*** Begin section ***

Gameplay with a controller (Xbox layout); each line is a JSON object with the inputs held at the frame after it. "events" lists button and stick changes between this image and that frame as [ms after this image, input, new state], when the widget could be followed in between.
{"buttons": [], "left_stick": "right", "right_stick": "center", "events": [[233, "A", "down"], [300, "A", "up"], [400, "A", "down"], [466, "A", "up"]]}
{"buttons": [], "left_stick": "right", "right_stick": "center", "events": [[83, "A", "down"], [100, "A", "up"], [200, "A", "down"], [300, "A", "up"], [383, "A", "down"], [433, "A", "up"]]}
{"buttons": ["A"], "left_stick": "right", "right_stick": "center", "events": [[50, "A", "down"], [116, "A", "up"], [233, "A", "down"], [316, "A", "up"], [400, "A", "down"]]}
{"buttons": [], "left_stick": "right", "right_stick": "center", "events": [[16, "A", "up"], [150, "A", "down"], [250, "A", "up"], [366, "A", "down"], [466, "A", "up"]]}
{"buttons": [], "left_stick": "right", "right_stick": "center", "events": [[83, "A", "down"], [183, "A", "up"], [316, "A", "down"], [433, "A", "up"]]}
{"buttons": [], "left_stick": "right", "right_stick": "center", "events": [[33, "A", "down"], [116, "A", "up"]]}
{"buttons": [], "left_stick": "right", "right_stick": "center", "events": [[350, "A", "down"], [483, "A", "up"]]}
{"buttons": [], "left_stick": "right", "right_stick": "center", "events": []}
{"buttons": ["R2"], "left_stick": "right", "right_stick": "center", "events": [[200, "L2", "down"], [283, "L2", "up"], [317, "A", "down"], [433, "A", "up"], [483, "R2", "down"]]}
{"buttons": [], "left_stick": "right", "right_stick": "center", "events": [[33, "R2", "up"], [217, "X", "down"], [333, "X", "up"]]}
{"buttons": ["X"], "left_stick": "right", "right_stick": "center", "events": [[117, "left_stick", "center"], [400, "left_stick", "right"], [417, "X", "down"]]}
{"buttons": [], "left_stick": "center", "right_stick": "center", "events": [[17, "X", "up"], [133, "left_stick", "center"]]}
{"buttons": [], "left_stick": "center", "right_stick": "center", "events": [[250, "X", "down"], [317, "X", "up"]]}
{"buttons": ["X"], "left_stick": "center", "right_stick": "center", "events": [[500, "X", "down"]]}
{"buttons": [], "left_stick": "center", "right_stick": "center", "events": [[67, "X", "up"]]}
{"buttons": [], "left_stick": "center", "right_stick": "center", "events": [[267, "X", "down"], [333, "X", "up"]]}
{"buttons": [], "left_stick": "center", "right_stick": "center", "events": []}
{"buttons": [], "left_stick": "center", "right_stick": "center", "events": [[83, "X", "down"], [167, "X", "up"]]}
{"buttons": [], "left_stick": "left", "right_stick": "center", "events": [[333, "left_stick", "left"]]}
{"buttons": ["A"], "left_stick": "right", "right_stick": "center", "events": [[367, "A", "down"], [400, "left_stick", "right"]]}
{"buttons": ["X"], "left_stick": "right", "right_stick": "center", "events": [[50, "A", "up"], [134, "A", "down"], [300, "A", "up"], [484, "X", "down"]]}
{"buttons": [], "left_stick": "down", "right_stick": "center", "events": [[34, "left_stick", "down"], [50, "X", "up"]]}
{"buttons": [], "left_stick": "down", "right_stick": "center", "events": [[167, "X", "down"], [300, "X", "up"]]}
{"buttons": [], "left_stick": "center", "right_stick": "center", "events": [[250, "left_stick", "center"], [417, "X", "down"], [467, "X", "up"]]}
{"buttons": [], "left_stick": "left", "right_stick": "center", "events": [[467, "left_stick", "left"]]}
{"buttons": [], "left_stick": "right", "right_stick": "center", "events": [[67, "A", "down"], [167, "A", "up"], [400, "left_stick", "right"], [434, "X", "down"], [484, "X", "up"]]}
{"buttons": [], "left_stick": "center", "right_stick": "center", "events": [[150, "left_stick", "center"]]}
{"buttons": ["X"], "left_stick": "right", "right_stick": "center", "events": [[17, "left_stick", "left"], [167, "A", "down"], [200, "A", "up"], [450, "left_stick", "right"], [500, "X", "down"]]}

*** End section ***

What this task involves:
Every line of the records above needs to be given again exactly.

Exercise response:
Gameplay with a controller (Xbox layout); each line is a JSON object with the inputs held at the frame after it. "events" lists button and stick changes between this image and that frame as [ms after this image, input, new state], when the widget could be followed in between.
{"buttons": [], "left_stick": "right", "right_stick": "center", "events": [[233, "A", "down"], [300, "A", "up"], [400, "A", "down"], [466, "A", "up"]]}
{"buttons": [], "left_stick": "right", "right_stick": "center", "events": [[83, "A", "down"], [100, "A", "up"], [200, "A", "down"], [300, "A", "up"], [383, "A", "down"], [433, "A", "up"]]}
{"buttons": ["A"], "left_stick": "right", "right_stick": "center", "events": [[50, "A", "down"], [116, "A", "up"], [233, "A", "down"], [316, "A", "up"], [400, "A", "down"]]}
{"buttons": [], "left_stick": "right", "right_stick": "center", "events": [[16, "A", "up"], [150, "A", "down"], [250, "A", "up"], [366, "A", "down"], [466, "A", "up"]]}
{"buttons": [], "left_stick": "right", "right_stick": "center", "events": [[83, "A", "down"], [183, "A", "up"], [316, "A", "down"], [433, "A", "up"]]}
{"buttons": [], "left_stick": "right", "right_stick": "center", "events": [[33, "A", "down"], [116, "A", "up"]]}
{"buttons": [], "left_stick": "right", "right_stick": "center", "events": [[350, "A", "down"], [483, "A", "up"]]}
{"buttons": [], "left_stick": "right", "right_stick": "center", "events": []}
{"buttons": ["R2"], "left_stick": "right", "right_stick": "center", "events": [[200, "L2", "down"], [283, "L2", "up"], [317, "A", "down"], [433, "A", "up"], [483, "R2", "down"]]}
{"buttons": [], "left_stick": "right", "right_stick": "center", "events": [[33, "R2", "up"], [217, "X", "down"], [333, "X", "up"]]}
{"buttons": ["X"], "left_stick": "right", "right_stick": "center", "events": [[117, "left_stick", "center"], [400, "left_stick", "right"], [417, "X", "down"]]}
{"buttons": [], "left_stick": "center", "right_stick": "center", "events": [[17, "X", "up"], [133, "left_stick", "center"]]}
{"buttons": [], "left_stick": "center", "right_stick": "center", "events": [[250, "X", "down"], [317, "X", "up"]]}
{"buttons": ["X"], "left_stick": "center", "right_stick": "center", "events": [[500, "X", "down"]]}
{"buttons": [], "left_stick": "center", "right_stick": "center", "events": [[67, "X", "up"]]}
{"buttons": [], "left_stick": "center", "right_stick": "center", "events": [[267, "X", "down"], [333, "X", "up"]]}
{"buttons": [], "left_stick": "center", "right_stick": "center", "events": []}
{"buttons": [], "left_stick": "center", "right_stick": "center", "events": [[83, "X", "down"], [167, "X", "up"]]}
{"buttons": [], "left_stick": "left", "right_stick": "center", "events": [[333, "left_stick", "left"]]}
{"buttons": ["A"], "left_stick": "right", "right_stick": "center", "events": [[367, "A", "down"], [400, "left_stick", "right"]]}
{"buttons": ["X"], "left_stick": "right", "right_stick": "center", "events": [[50, "A", "up"], [134, "A", "down"], [300, "A", "up"], [484, "X", "down"]]}
{"buttons": [], "left_stick": "down", "right_stick": "center", "events": [[34, "left_stick", "down"], [50, "X", "up"]]}
{"buttons": [], "left_stick": "down", "right_stick": "center", "events": [[167, "X", "down"], [300, "X", "up"]]}
{"buttons": [], "left_stick": "center", "right_stick": "center", "events": [[250, "left_stick", "center"], [417, "X", "down"], [467, "X", "up"]]}
{"buttons": [], "left_stick": "left", "right_stick": "center", "events": [[467, "left_stick", "left"]]}
{"buttons": [], "left_stick": "right", "right_stick": "center", "events": [[67, "A", "down"], [167, "A", "up"], [400, "left_stick", "right"], [434, "X", "down"], [484, "X", "up"]]}
{"buttons": [], "left_stick": "center", "right_stick": "center", "events": [[150, "left_stick", "center"]]}
{"buttons": ["X"], "left_stick": "right", "right_stick": "center", "events": [[17, "left_stick", "left"], [167, "A", "down"], [200, "A", "up"], [450, "left_stick", "right"], [500, "X", "down"]]}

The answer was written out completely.